I have 3 cast iron skillets and need to break them out now that we have a gas stove in the new house. You've inspired me and I'm going to give it a whirl. I'm also thinking I need to start calling you "The Beach Woman" because this tutorial reminded me of "The Pioneer Woman"!

BTW, I wrote you an email the other day when I got an itch to move to a beach and was looking for thoughts on East Coast down to earth beach towns. Did it end up in cyber-space or are you still mulling over your thoughts?

Cindy S said...

Dang, wish I'd found that recipe BEFORE I started back on the weight watchers.


Gabe said...

so how is Paula? Haven't talked to her in ages!!!!

I have a cast iron skillet, I have chicken maybe I can cook like a southerner too--:)

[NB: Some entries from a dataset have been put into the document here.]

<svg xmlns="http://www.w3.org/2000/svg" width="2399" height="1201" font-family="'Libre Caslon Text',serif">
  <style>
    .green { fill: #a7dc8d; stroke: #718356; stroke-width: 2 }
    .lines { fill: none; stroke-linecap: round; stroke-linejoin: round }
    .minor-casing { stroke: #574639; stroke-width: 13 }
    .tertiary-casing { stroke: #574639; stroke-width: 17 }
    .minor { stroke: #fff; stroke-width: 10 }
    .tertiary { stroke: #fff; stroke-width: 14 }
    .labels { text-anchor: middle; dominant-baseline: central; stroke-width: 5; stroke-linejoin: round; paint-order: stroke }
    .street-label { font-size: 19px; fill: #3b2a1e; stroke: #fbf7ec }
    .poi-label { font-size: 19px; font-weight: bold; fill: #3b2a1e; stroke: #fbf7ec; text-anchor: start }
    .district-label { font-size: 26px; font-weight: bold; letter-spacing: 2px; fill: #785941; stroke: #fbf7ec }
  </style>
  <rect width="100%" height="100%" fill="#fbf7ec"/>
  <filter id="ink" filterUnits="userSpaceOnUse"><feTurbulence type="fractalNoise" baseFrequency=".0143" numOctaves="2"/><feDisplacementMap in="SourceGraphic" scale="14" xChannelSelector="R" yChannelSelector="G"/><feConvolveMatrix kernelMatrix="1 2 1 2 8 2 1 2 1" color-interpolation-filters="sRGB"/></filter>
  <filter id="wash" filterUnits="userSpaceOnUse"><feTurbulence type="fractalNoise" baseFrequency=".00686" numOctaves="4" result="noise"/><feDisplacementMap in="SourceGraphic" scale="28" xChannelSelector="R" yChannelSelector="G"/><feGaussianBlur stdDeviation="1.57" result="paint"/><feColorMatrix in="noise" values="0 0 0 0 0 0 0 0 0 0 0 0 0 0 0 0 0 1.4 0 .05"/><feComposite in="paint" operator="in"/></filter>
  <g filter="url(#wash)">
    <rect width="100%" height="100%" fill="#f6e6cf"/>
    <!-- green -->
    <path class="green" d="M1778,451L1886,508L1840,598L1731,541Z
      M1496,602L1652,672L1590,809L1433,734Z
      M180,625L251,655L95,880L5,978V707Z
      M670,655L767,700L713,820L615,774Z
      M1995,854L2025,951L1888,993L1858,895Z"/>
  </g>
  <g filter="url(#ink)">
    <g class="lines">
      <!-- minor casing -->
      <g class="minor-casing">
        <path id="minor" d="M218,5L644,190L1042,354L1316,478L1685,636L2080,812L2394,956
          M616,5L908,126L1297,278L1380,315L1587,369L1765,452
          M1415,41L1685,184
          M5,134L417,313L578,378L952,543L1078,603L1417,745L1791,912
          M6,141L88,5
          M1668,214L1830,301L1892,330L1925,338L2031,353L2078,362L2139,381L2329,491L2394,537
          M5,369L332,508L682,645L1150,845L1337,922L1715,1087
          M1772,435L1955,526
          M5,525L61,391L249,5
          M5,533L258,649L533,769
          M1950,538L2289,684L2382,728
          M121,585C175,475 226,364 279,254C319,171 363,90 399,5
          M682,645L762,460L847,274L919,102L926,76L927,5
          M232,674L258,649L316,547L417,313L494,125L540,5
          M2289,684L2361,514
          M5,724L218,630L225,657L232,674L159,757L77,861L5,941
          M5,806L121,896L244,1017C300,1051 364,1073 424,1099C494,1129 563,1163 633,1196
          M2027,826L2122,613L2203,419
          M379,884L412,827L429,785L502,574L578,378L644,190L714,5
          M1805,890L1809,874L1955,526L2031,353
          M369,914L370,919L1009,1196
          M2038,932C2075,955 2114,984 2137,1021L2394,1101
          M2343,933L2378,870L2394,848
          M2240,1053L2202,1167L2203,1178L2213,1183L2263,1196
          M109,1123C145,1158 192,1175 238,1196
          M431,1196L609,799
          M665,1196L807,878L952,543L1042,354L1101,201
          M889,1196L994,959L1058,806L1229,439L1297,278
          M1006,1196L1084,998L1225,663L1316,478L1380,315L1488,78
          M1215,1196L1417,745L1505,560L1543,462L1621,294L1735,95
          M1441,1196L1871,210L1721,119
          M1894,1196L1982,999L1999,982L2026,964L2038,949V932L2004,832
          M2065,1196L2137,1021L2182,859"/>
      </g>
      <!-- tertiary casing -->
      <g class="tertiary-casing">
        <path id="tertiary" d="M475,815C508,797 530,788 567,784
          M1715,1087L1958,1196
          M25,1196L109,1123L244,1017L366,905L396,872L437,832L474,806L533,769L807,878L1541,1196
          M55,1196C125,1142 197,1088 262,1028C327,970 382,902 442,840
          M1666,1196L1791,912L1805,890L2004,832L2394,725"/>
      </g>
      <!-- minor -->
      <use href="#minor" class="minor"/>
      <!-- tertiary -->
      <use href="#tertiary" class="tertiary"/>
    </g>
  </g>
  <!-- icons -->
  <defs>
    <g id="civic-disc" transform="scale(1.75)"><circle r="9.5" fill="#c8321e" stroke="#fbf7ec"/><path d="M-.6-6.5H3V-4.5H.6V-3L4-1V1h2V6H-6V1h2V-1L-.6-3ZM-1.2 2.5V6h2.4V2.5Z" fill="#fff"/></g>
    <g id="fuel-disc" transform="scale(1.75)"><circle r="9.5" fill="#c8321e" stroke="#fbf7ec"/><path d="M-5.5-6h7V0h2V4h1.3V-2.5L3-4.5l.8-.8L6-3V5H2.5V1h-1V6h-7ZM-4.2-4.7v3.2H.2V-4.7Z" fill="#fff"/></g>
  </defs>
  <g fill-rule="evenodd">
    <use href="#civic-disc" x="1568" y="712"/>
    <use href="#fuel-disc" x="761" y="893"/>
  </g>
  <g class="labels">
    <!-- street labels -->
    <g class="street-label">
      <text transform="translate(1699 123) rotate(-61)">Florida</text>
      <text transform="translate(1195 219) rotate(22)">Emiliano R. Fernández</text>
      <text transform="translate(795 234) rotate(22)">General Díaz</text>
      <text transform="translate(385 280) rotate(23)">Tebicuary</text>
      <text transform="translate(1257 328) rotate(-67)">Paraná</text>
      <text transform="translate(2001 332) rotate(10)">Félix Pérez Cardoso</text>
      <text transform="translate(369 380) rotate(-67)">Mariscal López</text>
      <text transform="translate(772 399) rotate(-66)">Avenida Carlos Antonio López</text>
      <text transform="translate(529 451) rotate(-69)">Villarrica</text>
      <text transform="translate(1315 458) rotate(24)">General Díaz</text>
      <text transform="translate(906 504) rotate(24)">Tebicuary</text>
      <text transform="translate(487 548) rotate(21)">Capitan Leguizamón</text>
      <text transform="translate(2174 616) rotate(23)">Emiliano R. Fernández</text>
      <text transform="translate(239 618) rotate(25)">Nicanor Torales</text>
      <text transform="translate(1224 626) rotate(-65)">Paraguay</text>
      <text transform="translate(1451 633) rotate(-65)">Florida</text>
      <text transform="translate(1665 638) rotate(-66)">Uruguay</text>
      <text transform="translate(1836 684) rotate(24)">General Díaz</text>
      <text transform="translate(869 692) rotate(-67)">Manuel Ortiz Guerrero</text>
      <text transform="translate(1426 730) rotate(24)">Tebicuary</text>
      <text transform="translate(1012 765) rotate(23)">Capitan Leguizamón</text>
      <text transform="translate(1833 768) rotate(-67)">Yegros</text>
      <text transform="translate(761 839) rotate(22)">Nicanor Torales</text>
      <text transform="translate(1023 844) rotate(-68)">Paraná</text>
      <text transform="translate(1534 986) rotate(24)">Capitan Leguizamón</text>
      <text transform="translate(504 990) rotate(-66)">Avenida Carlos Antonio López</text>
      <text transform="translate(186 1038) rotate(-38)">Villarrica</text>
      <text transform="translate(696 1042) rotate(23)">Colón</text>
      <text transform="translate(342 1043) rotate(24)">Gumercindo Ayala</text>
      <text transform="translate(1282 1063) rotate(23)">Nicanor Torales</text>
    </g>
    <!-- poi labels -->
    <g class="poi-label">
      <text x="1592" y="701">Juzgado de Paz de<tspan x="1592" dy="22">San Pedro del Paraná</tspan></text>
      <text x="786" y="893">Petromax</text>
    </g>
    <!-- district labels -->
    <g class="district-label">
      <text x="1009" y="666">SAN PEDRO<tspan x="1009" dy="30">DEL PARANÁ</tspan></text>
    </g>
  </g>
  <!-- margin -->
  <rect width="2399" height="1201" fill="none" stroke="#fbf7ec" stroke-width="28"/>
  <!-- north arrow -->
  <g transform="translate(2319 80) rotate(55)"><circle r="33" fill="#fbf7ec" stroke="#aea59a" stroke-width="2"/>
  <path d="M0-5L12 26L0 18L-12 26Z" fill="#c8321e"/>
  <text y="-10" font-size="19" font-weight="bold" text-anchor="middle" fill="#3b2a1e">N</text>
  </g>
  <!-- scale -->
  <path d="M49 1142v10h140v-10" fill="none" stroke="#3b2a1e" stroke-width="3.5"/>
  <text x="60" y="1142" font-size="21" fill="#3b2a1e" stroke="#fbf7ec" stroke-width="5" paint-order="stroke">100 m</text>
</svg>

If this is anything like your little choc chip muffins, it will become a staple around here!

vanessa said...

Congrats on your first fried food! I love fried chicken and other fried foods, especially okra but hate to fry in my house because it will stink for days. I've only fried 2x in my life. When I told my friends they looked at me like I had 2 heads. That is Alabama for you!

Kyria @ Travel Spot said...

Looks yummy! I am starring this recipe for later use (once I get one of those skillets!) Good job, you are now officially southern.

Dani said...

I have so enjoyed catching up with you and all your fun.

September is my lost month...or this one is.

I've missed you and your sweet self.

sloan said...

omg, this looks sooooo delicious - but i don't have a cast iron skillet ... do i even stand a chance w/o one?!

Megan said...

I need a cast iron skillet! How do I not have one?!